A rare form of ice has been found inside diamonds that were newly unearthed around the world, according to a study published in Science journal.
The type of ice, known as ice-VII, features a cubic shape and is about 1.5 times as dense as the regular ice – ice I.
Different from other solids, whose atoms squeeze together under higher forms of pressure, water-based ice molecules rearrange themselves into new structures when subjected to increasing pressure.
For example, if you press down hard enough on ice-I, it will transform into ice-II, which has a rhombohedral structure. Increase the pressure once again and the atoms will rearrange themselves into ice-III, then IV, V, VI and VII.
Scientists have found a rare form of ice inside diamonds.
Once it reaches the phase of ice-VII, the structure remains fairly stable even as the pressure increases.

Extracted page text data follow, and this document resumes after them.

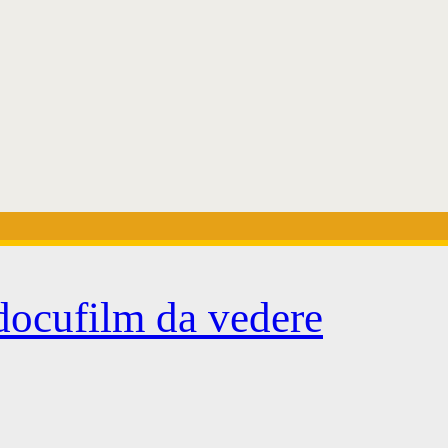
docufilm da vedere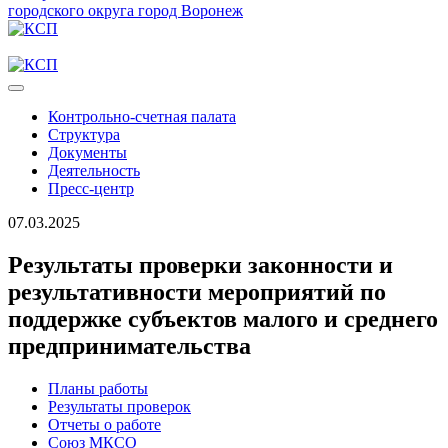
городского округа город Воронеж
Контрольно-счетная палата
Структура
Документы
Деятельность
Пресс-центр
07.03.2025
Результаты проверки законности и
результативности мероприятий по
поддержке субъектов малого и среднего
предпринимательства
Планы работы
Результаты проверок
Отчеты о работе
Союз МКСО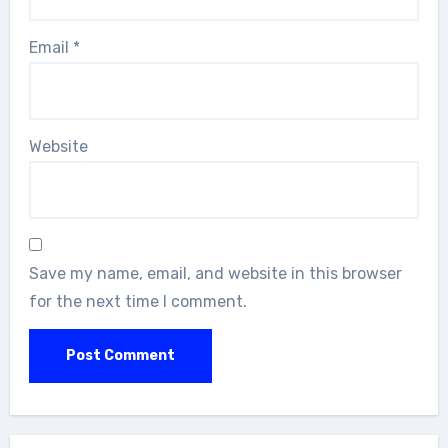
Email
*
Website
Save my name, email, and website in this browser
for the next time I comment.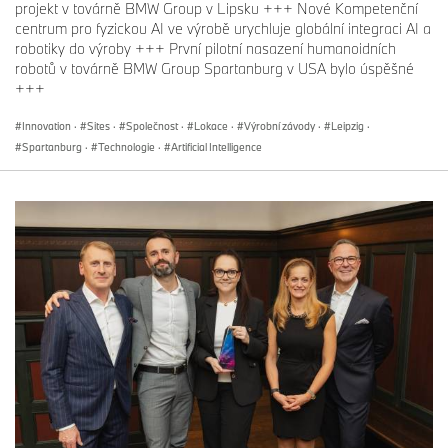
projekt v továrně BMW Group v Lipsku +++ Nové Kompetenční
centrum pro fyzickou AI ve výrobě urychluje globální integraci AI a
robotiky do výroby +++ První pilotní nasazení humanoidních
robotů v továrně BMW Group Spartanburg v USA bylo úspěšné
+++
Innovation
·
Sites
·
Společnost
·
Lokace
·
Výrobní závody
·
Leipzig
·
Spartanburg
·
Technologie
·
Artificial Intelligence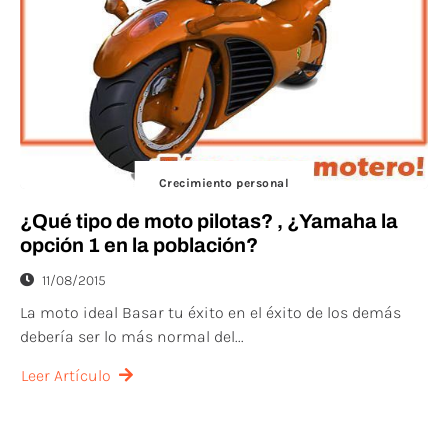
Crecimiento personal
¿Qué tipo de moto pilotas? , ¿Yamaha la
opción 1 en la población?
11/08/2015
La moto ideal Basar tu éxito en el éxito de los demás
debería ser lo más normal del...
Leer Artículo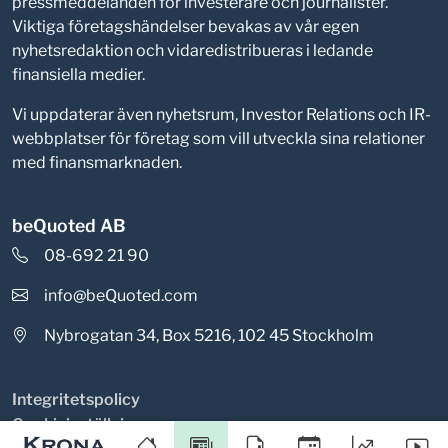
pressmeddelanden för investerare och journalister.
Viktiga företagshändelser bevakas av vår egen
nyhetsredaktion och vidaredistribueras i ledande
finansiella medier.
Vi uppdaterar även nyhetsrum, Investor Relations och IR-
webbplatser för företag som vill utveckla sina relationer
med finansmarknaden.
beQuoted AB
08-692 21 90
info@beQuoted.com
Nybrogatan 34, Box 5216, 102 45 Stockholm
Integritetspolicy
Cookieinställningar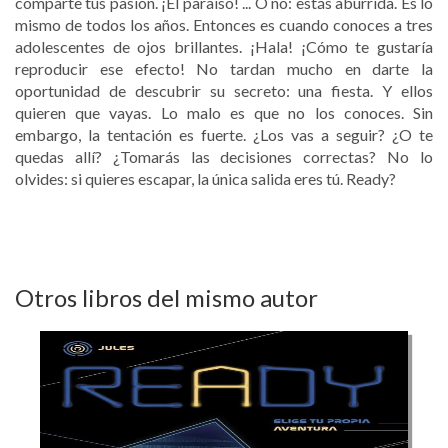
comparte tus pasión. ¡El paraíso! ... O no: estás aburrida. Es lo
mismo de todos los años. Entonces es cuando conoces a tres
adolescentes de ojos brillantes. ¡Hala! ¡Cómo te gustaría
reproducir ese efecto! No tardan mucho en darte la
oportunidad de descubrir su secreto: una fiesta. Y ellos
quieren que vayas. Lo malo es que no los conoces. Sin
embargo, la tentación es fuerte. ¿Los vas a seguir? ¿O te
quedas allí? ¿Tomarás las decisiones correctas? No lo
olvides: si quieres escapar, la única salida eres tú. Ready?
Otros libros del mismo autor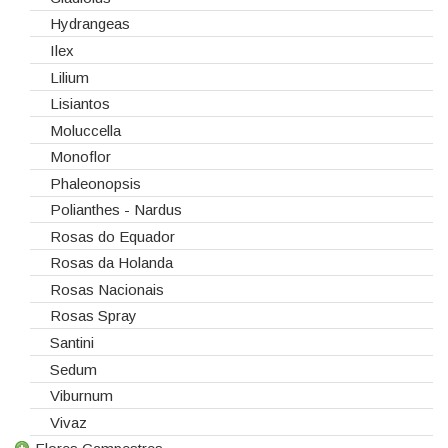
Hydrangeas
Ilex
Lilium
Lisiantos
Moluccella
Monoflor
Phaleonopsis
Polianthes - Nardus
Rosas do Equador
Rosas da Holanda
Rosas Nacionais
Rosas Spray
Santini
Sedum
Viburnum
Vivaz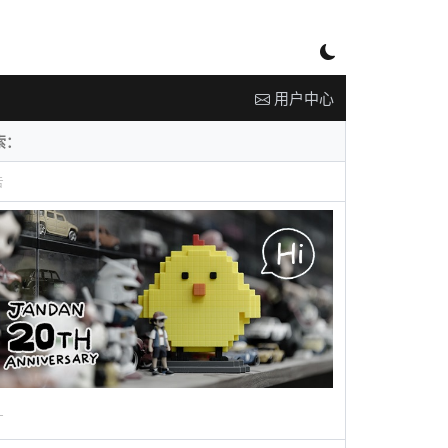
用户中心
告
广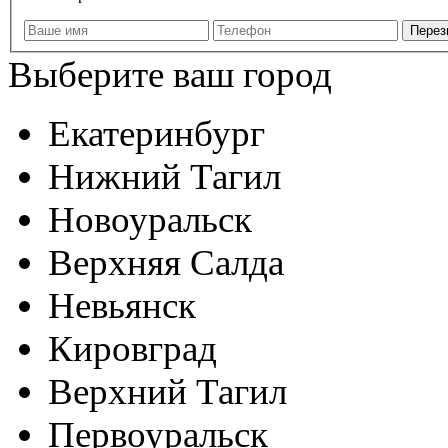
Выберите ваш город
Екатеринбург
Нижний Тагил
Новоуральск
Верхняя Салда
Невьянск
Кировград
Верхний Тагил
Первоуральск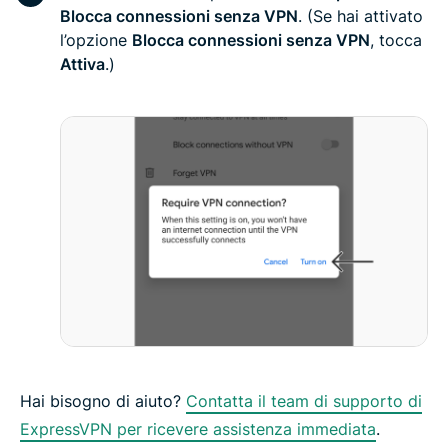
Blocca connessioni senza VPN
. (Se hai attivato
l’opzione
Blocca connessioni senza VPN
, tocca
Attiva
.)
Hai bisogno di aiuto?
Contatta il team di supporto di
ExpressVPN per ricevere assistenza immediata
.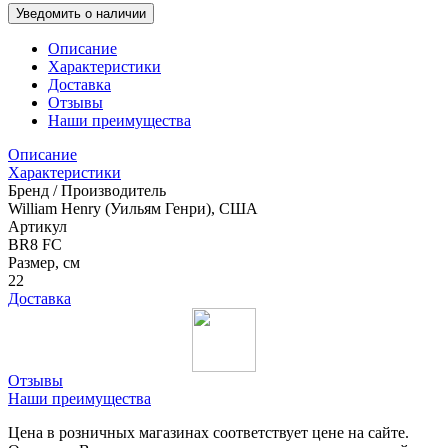
Уведомить о наличии
Описание
Характеристики
Доставка
Отзывы
Наши преимущества
Описание
Характеристики
Бренд / Производитель
William Henry (Уильям Генри), США
Артикул
BR8 FC
Размер, см
22
Доставка
Отзывы
Наши преимущества
Цена в розничных магазинах соответствует цене на сайте.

The discovery has cheered the scientists, who previously believed that ice-VII only existed on other planets of the solar systems.
"Water in diamonds is not unknown, but finding this very high-pressure form of water ice intact, that was really fortuitous," George Rossman, a mineralogist at Caltech, told the Los Angeles Times. "That's what you call discovery."
Thanks to their discovery, ice-VII has been recognized for the first time as a mineral in the International Mineralogical Assn.
The diamonds with ice-VII inside were collected from mines in Africa and China.